Data to use:
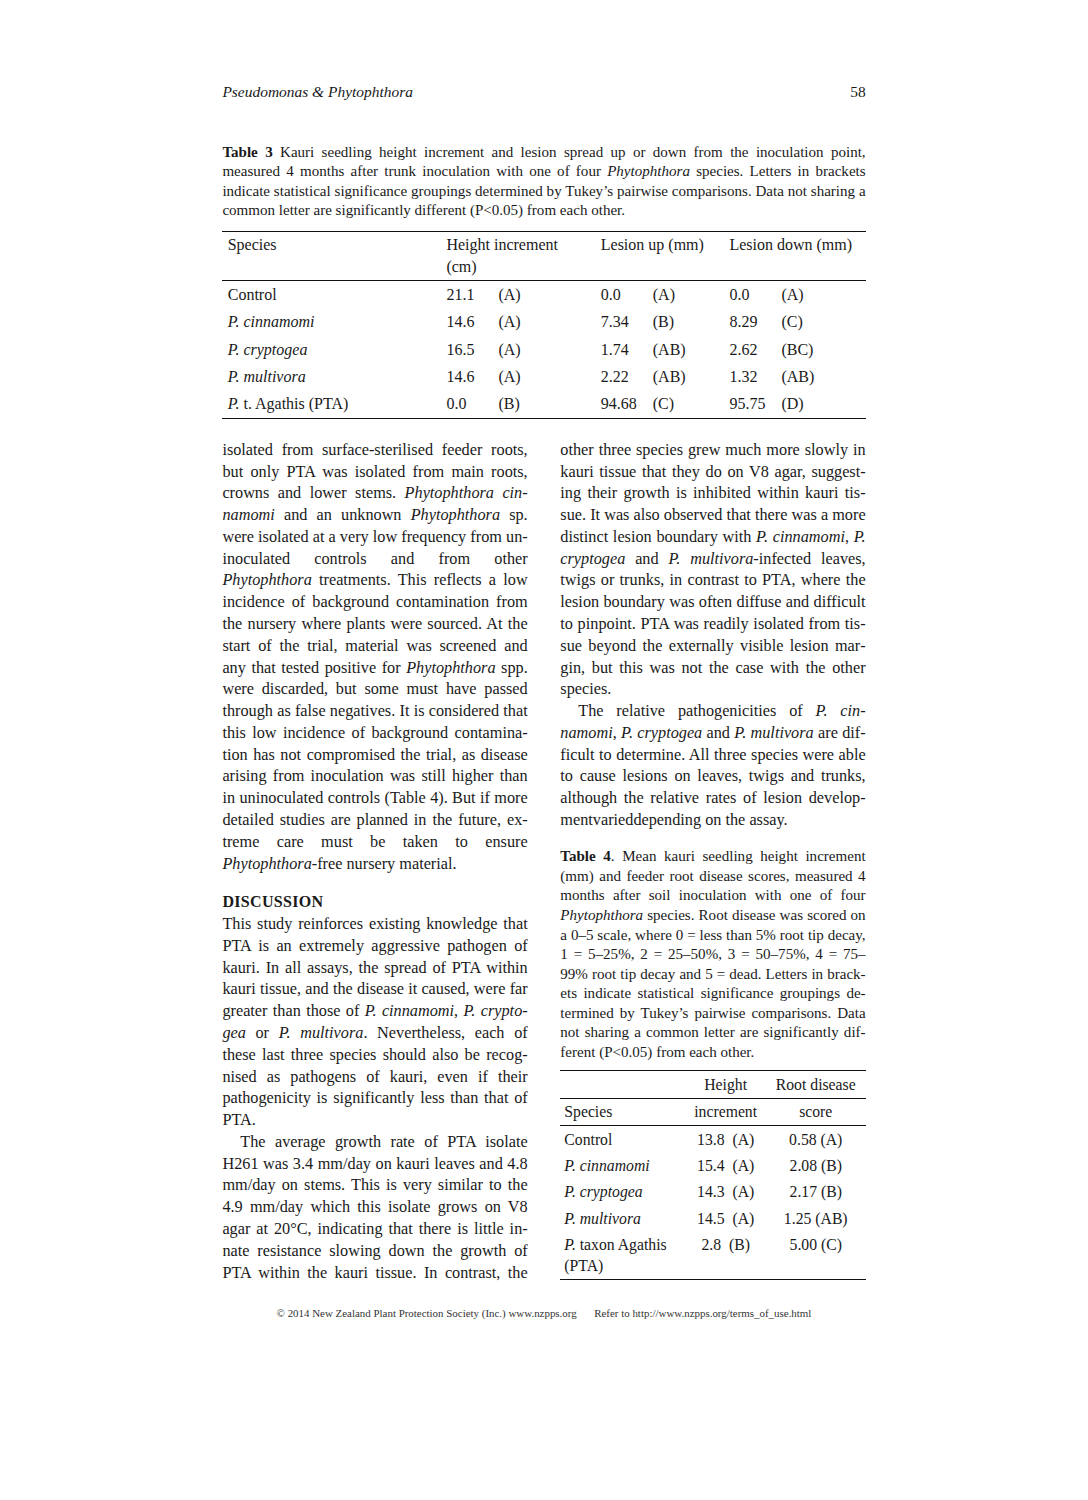Pseudomonas & Phytophthora 58
Table 3 Kauri seedling height increment and lesion spread up or down from the inoculation point, measured 4 months after trunk inoculation with one of four Phytophthora species. Letters in brackets indicate statistical significance groupings determined by Tukey’s pairwise comparisons. Data not sharing a common letter are significantly different (P<0.05) from each other.
| Species | Height increment (cm) | Lesion up (mm) | Lesion down (mm) |
| --- | --- | --- | --- |
| Control | 21.1 (A) | 0.0 (A) | 0.0 (A) |
| P. cinnamomi | 14.6 (A) | 7.34 (B) | 8.29 (C) |
| P. cryptogea | 16.5 (A) | 1.74 (AB) | 2.62 (BC) |
| P. multivora | 14.6 (A) | 2.22 (AB) | 1.32 (AB) |
| P. t. Agathis (PTA) | 0.0 (B) | 94.68 (C) | 95.75 (D) |
isolated from surface-sterilised feeder roots, but only PTA was isolated from main roots, crowns and lower stems. Phytophthora cinnamomi and an unknown Phytophthora sp. were isolated at a very low frequency from un-inoculated controls and from other Phytophthora treatments. This reflects a low incidence of background contamination from the nursery where plants were sourced. At the start of the trial, material was screened and any that tested positive for Phytophthora spp. were discarded, but some must have passed through as false negatives. It is considered that this low incidence of background contamination has not compromised the trial, as disease arising from inoculation was still higher than in uninoculated controls (Table 4). But if more detailed studies are planned in the future, extreme care must be taken to ensure Phytophthora-free nursery material.
DISCUSSION
This study reinforces existing knowledge that PTA is an extremely aggressive pathogen of kauri. In all assays, the spread of PTA within kauri tissue, and the disease it caused, were far greater than those of P. cinnamomi, P. cryptogea or P. multivora. Nevertheless, each of these last three species should also be recognised as pathogens of kauri, even if their pathogenicity is significantly less than that of PTA.
The average growth rate of PTA isolate H261 was 3.4 mm/day on kauri leaves and 4.8 mm/day on stems. This is very similar to the 4.9 mm/day which this isolate grows on V8 agar at 20°C, indicating that there is little innate resistance slowing down the growth of PTA within the kauri tissue. In contrast, the other three species grew much more slowly in kauri tissue that they do on V8 agar, suggesting their growth is inhibited within kauri tissue. It was also observed that there was a more distinct lesion boundary with P. cinnamomi, P. cryptogea and P. multivora-infected leaves, twigs or trunks, in contrast to PTA, where the lesion boundary was often diffuse and difficult to pinpoint. PTA was readily isolated from tissue beyond the externally visible lesion margin, but this was not the case with the other species.
The relative pathogenicities of P. cinnamomi, P. cryptogea and P. multivora are difficult to determine. All three species were able to cause lesions on leaves, twigs and trunks, although the relative rates of lesion developmentvarieddepending on the assay.
Table 4. Mean kauri seedling height increment (mm) and feeder root disease scores, measured 4 months after soil inoculation with one of four Phytophthora species. Root disease was scored on a 0–5 scale, where 0 = less than 5% root tip decay, 1 = 5–25%, 2 = 25–50%, 3 = 50–75%, 4 = 75–99% root tip decay and 5 = dead. Letters in brackets indicate statistical significance groupings determined by Tukey’s pairwise comparisons. Data not sharing a common letter are significantly different (P<0.05) from each other.
| | Height | Root disease |
| --- | --- | --- |
| Species | increment | score |
| Control | 13.8 (A) | 0.58 (A) |
| P. cinnamomi | 15.4 (A) | 2.08 (B) |
| P. cryptogea | 14.3 (A) | 2.17 (B) |
| P. multivora | 14.5 (A) | 1.25 (AB) |
| P. taxon Agathis (PTA) | 2.8 (B) | 5.00 (C) |
© 2014 New Zealand Plant Protection Society (Inc.) www.nzpps.org Refer to http://www.nzpps.org/terms_of_use.html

What needs to be done: Look above for the line that contains "0.0 (A) | 0.0 (A) |". Starting there, transcribe every line exactly until you have copied the line that contains "This study reinforces".

Response to the exercise:
| Control | 21.1 (A) | 0.0 (A) | 0.0 (A) |
| P. cinnamomi | 14.6 (A) | 7.34 (B) | 8.29 (C) |
| P. cryptogea | 16.5 (A) | 1.74 (AB) | 2.62 (BC) |
| P. multivora | 14.6 (A) | 2.22 (AB) | 1.32 (AB) |
| P. t. Agathis (PTA) | 0.0 (B) | 94.68 (C) | 95.75 (D) |
isolated from surface-sterilised feeder roots, but only PTA was isolated from main roots, crowns and lower stems. Phytophthora cinnamomi and an unknown Phytophthora sp. were isolated at a very low frequency from un-inoculated controls and from other Phytophthora treatments. This reflects a low incidence of background contamination from the nursery where plants were sourced. At the start of the trial, material was screened and any that tested positive for Phytophthora spp. were discarded, but some must have passed through as false negatives. It is considered that this low incidence of background contamination has not compromised the trial, as disease arising from inoculation was still higher than in uninoculated controls (Table 4). But if more detailed studies are planned in the future, extreme care must be taken to ensure Phytophthora-free nursery material.
DISCUSSION
This study reinforces existing knowledge that PTA is an extremely aggressive pathogen of kauri. In all assays, the spread of PTA within kauri tissue, and the disease it caused, were far greater than those of P. cinnamomi, P. cryptogea or P. multivora. Nevertheless, each of these last three species should also be recognised as pathogens of kauri, even if their pathogenicity is significantly less than that of PTA.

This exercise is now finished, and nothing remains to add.